**PROVIDED PASSAGE**
◆ ◆ ◆

JutoLake - Analytics with no boundaries
Author: Omid Vahdaty 18.11.2020
How It all started with a customer use case
A customer who has 42 billion records came to me and wished to make a self service BI dashboard for an end customer. Meaning, Our customer wants to give his end customer a direct access to the data, or in other words, give the end customer the ability to query 42 billion records on production. The idea was to let him build a live dashboard without knowing what he is going to do, which aggregations, which metrics and which dimensions.
When the information is not properly organized, it is not clear what would be the cost and whether it can even theoretically work, therefore, I said it can’t be done. In turn, they asked, what can be done and what can be compromised to make it work?
After a few days of thinking, I came back with an answer:
Let’s make a 10 days POC. I’ll look at the data, check the infrastructure, perform some benchmarks and try to put something together. Eventually, I went back to the client with a solution.
It’s not the first time I’ve been approached with such a use case.
What was different here?
This time I didn’t refuse, but invested my full experience to solve the problem and it made me think. What if tomorrow a customer will come with a bigger scale, lets say 100 billion records, or 500 billion records, or a trillion or 10 trillion and then what? How do I solve the problem?
Questions we asked ourselves
- If we do a POC, invest money and energy, we would have an interesting use case, but will it work?
Will it be fast? Cheap? Simple?
- Should it be in the cloud or in a data center?
- Where can I find trillions of records for the POC?
- What BI vendor can support billion or trillions of records?
I made some inquiries and I found out that the only vendor that has stated that it supported 4 billion records is Qlik.
It needs proper hardware, but one can put in 4 billion records and it will take care of it.
It also means, that before you are reaching Qlik, you should take care of all the trillions.
I went to the drawing board to look for solutions
A taste of the engineering complexity
BigQuery has 2 configurations: flat rate or pay as you go.
Flat rate is like any clusters of servers you know.
In a rough estimate:
Queries- Suppose we pay $30,000 per month on X fixed servers- $360,000 annual fee.
Storage on the order of 1 Petabyte, i.e. 1000 Terabytes, each tera costs $20 per month- $240,000 annual fee.
BigQuery flat rate- $600,000.
pay as you go:
Storage– the same amount but the price will be $5 per terabyte. If we want to analyze all the petabytes everyday, we will reach a cost of $5000 per day!!! All that just for the BI.
It means, at night there will be an automation that will run the data and give us an answer of aggregation into the BI, and in the morning, we will have a ready dashboard.
$5000 per day, 30 days- $150,000 per month.
BigQuery pay as you go- $2,000,000
If we summarize the possibility of using BigQuery, flat rate will save us about 80% of the cost in a simple design.
So what’s the problem?
The flat rate has a limited amount of resources, You will have to “grease” the system a lot, do a lot of experiments to make it work and eventually, you will reach a cost of about a million dollar a year.

◆ ◆ ◆

Limb landmark coordinates
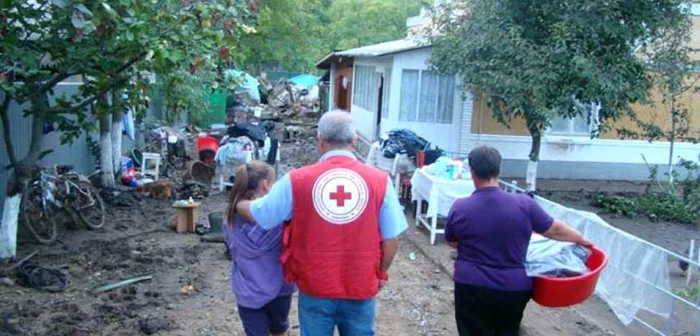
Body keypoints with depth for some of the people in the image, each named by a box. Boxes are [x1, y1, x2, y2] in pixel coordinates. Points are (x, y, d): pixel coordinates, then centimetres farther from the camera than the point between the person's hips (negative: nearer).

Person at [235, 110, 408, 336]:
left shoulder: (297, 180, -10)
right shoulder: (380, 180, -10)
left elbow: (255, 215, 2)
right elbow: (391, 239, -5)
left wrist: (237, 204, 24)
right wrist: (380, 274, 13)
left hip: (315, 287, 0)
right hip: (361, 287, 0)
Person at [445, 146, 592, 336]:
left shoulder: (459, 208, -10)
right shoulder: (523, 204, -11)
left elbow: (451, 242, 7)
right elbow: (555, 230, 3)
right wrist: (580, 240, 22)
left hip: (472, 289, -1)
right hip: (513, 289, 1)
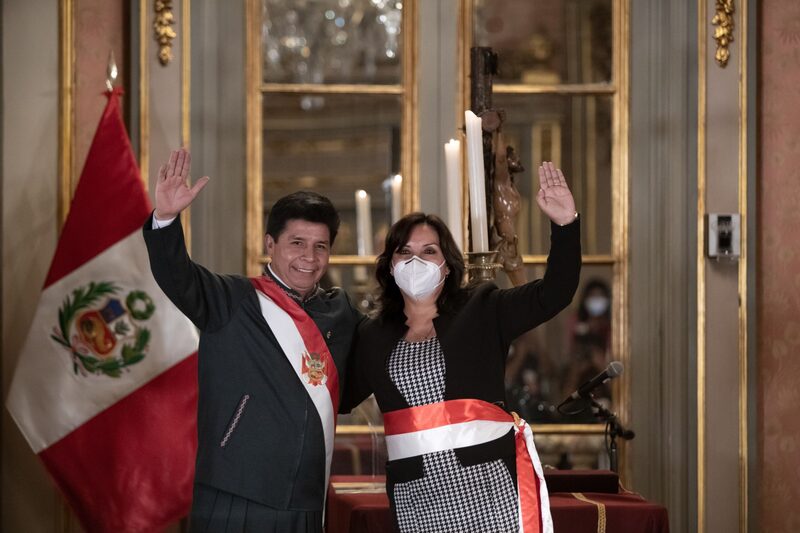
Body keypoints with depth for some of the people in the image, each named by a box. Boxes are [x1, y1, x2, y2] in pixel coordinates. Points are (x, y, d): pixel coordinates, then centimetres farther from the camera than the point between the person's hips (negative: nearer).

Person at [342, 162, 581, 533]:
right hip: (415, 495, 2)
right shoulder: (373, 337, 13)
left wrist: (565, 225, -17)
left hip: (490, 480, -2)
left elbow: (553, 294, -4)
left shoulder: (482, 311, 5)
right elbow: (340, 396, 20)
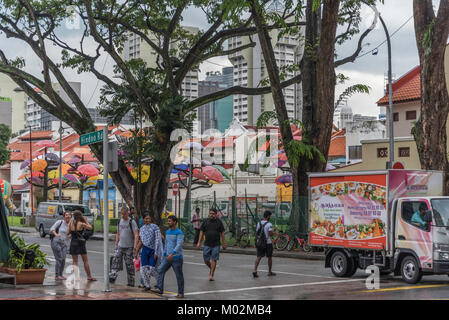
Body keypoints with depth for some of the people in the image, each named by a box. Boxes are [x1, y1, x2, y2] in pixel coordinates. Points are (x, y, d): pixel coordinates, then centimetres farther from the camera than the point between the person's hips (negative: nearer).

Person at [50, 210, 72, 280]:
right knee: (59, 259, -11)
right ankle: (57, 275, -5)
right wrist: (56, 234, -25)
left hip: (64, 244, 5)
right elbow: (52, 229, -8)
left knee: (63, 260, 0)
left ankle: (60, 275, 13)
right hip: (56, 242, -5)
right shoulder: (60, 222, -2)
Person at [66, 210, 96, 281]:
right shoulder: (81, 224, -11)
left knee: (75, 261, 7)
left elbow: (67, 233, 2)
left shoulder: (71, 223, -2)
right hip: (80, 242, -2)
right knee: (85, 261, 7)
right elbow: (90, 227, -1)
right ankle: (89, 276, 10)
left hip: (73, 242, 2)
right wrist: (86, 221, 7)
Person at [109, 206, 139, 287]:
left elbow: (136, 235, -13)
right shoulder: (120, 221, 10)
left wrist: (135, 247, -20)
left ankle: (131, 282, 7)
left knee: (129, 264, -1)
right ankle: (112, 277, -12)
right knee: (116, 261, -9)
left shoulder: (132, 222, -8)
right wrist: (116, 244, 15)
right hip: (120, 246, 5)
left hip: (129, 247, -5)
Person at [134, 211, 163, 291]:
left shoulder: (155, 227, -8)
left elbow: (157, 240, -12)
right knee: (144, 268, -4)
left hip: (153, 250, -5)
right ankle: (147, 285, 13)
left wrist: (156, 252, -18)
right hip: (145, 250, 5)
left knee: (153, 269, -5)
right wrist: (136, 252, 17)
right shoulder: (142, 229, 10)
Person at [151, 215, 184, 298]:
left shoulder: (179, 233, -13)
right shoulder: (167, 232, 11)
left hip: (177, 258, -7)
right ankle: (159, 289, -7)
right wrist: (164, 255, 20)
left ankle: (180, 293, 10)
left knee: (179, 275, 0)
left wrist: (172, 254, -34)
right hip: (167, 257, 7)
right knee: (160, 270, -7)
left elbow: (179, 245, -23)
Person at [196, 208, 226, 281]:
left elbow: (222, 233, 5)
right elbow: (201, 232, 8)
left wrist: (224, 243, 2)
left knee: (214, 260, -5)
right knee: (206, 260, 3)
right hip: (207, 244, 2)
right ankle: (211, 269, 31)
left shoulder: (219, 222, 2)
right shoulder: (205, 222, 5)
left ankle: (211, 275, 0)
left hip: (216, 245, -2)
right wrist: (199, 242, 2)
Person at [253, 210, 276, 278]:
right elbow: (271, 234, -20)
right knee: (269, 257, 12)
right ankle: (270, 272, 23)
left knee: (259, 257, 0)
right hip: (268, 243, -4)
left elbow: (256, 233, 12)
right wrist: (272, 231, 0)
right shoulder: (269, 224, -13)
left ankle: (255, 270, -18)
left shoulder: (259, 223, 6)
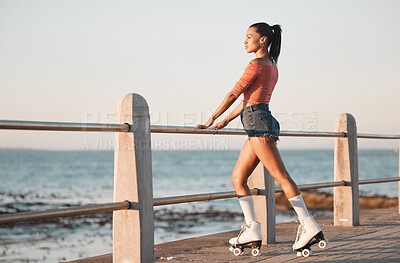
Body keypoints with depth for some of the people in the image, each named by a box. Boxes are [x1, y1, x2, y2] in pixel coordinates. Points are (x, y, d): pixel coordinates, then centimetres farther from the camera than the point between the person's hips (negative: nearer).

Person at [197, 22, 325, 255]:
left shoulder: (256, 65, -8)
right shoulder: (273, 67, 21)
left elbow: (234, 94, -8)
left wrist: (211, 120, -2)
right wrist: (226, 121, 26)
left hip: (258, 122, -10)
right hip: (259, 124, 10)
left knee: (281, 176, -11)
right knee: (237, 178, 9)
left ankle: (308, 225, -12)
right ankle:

◆ ◆ ◆

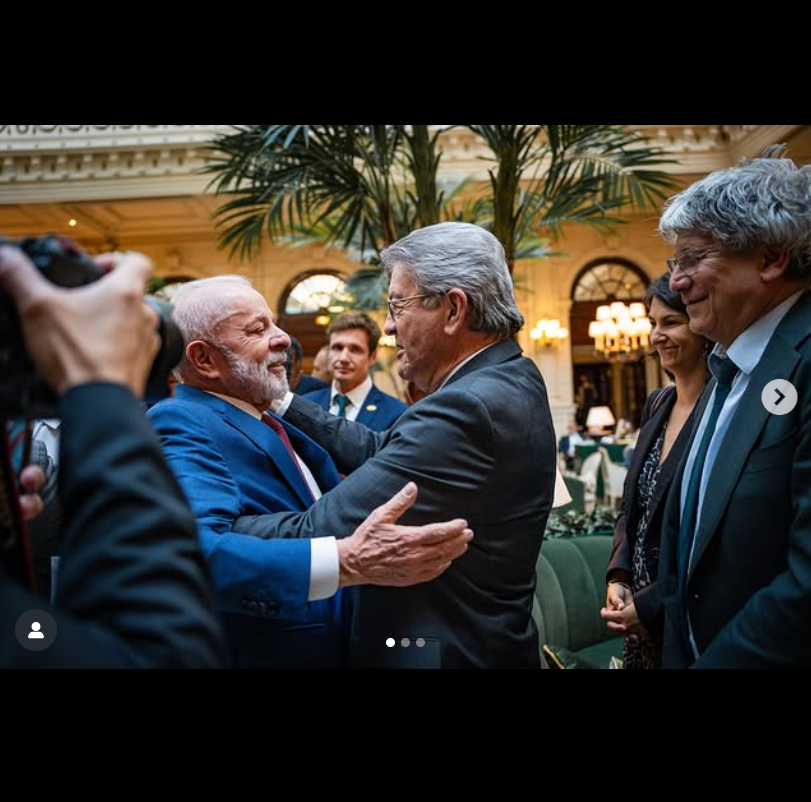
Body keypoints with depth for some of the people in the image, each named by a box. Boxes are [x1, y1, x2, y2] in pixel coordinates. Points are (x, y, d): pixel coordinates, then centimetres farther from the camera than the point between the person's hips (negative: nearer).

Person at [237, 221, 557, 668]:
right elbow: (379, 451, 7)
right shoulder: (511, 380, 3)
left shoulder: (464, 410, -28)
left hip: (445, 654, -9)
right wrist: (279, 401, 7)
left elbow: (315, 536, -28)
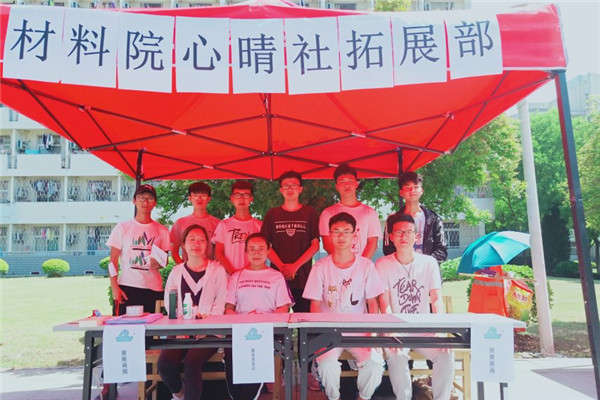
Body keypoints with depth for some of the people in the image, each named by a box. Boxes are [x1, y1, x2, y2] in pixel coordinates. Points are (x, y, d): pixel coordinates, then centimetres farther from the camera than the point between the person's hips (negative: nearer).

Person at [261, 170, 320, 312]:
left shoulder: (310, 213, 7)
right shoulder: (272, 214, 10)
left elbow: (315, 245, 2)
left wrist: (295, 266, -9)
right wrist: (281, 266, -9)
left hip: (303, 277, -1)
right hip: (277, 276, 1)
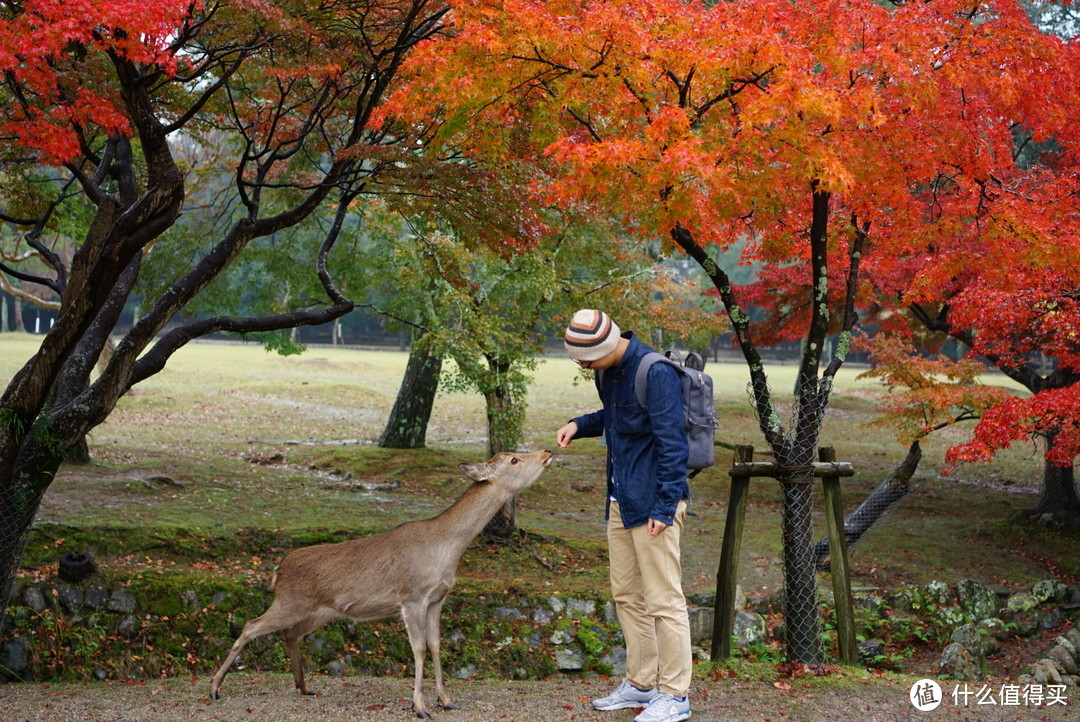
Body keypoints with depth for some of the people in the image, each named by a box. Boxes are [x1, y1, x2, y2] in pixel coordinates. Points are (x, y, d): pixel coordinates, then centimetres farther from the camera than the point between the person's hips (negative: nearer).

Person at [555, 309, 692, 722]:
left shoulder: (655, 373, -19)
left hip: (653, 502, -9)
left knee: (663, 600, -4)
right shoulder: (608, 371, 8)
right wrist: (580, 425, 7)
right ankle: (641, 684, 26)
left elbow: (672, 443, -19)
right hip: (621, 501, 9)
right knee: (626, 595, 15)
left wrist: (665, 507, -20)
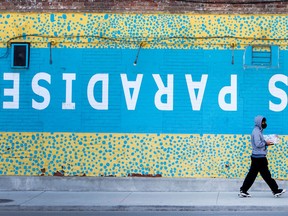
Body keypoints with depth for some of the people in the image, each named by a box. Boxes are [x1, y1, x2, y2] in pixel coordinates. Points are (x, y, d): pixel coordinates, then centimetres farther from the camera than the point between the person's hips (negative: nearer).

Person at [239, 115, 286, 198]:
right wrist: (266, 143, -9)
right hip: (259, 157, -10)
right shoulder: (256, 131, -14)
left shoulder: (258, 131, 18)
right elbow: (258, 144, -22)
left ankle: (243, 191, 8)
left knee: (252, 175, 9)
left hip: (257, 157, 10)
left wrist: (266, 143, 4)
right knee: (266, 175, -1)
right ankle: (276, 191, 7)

◆ ◆ ◆

**HOW TO COMPLETE THIS TASK**
Summarize the JutoLake article in two sentences.

**SOLUTION FOR THIS PROBLEM**
A customer with 42 billion records wanted a self-service BI dashboard that would let an end customer query all of that data on production, and the author, who had first said it couldn't be done, ran a 10-day POC and returned with a solution. The case prompted the author to consider much larger scales and to compare BigQuery's flat-rate and pay-as-you-go pricing, concluding that flat rate is cheaper but has limited resources and would still cost about a million dollars a year to make work.